Graduation speeches centered on AI drew loud boos across multiple campuses, with former Google CEO Eric Schmidt's University of Arizona address interrupted repeatedly over several minutes. The article highlights rising student concern that AI will reduce entry-level jobs, while also noting backlash tied to Schmidt's Epstein mention and separate sexual assault allegations. The broader takeaway is a growing negative sentiment toward AI adoption among new graduates and a perception that policymakers and executives are out of touch.

Analysis

This is a reputational and political-risk signal more than a direct operating hit, but it matters because AI pushback is widening from abstract policy debate into a visible consumer-brand problem. For GOOGL, the main second-order effect is not revenue loss from one commencement cycle; it is incremental pressure on management to temper AI marketing, broaden disclosures around labor displacement, and avoid overpromising on workforce benefits. That raises execution risk for the category overall, especially if AI adoption becomes associated in the public mind with fewer entry-level jobs rather than productivity gains. The deeper issue is regulatory optics. When a generation of new labor-market entrants publicly rejects AI cheerleading, it strengthens the political coalition for hearings, disclosure rules, and employment-impact scrutiny over the next 6-18 months.
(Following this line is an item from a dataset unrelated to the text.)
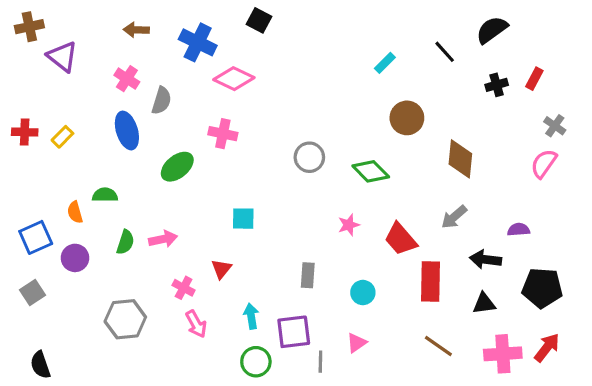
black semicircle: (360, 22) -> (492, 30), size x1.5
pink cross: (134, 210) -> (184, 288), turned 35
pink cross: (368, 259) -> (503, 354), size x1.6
That is mildly negative for platform leaders because the business model depends on rapid deployment and broad trust; any slowdown in enterprise adoption or consumer comfort would compress sentiment multiples even if near-term revenue remains intact. The contrarian view is that the crowd reaction may be sentimentally loud but economically shallow. If AI is actually reducing hiring friction and boosting productivity, backlash can coexist with continued enterprise spend, and negative rhetoric may even create better entry points in names with real cash flow. The better trade is not to short AI outright, but to own the beneficiaries with clearer monetization and lower headline risk while using policy-sensitive leaders as tactical hedges.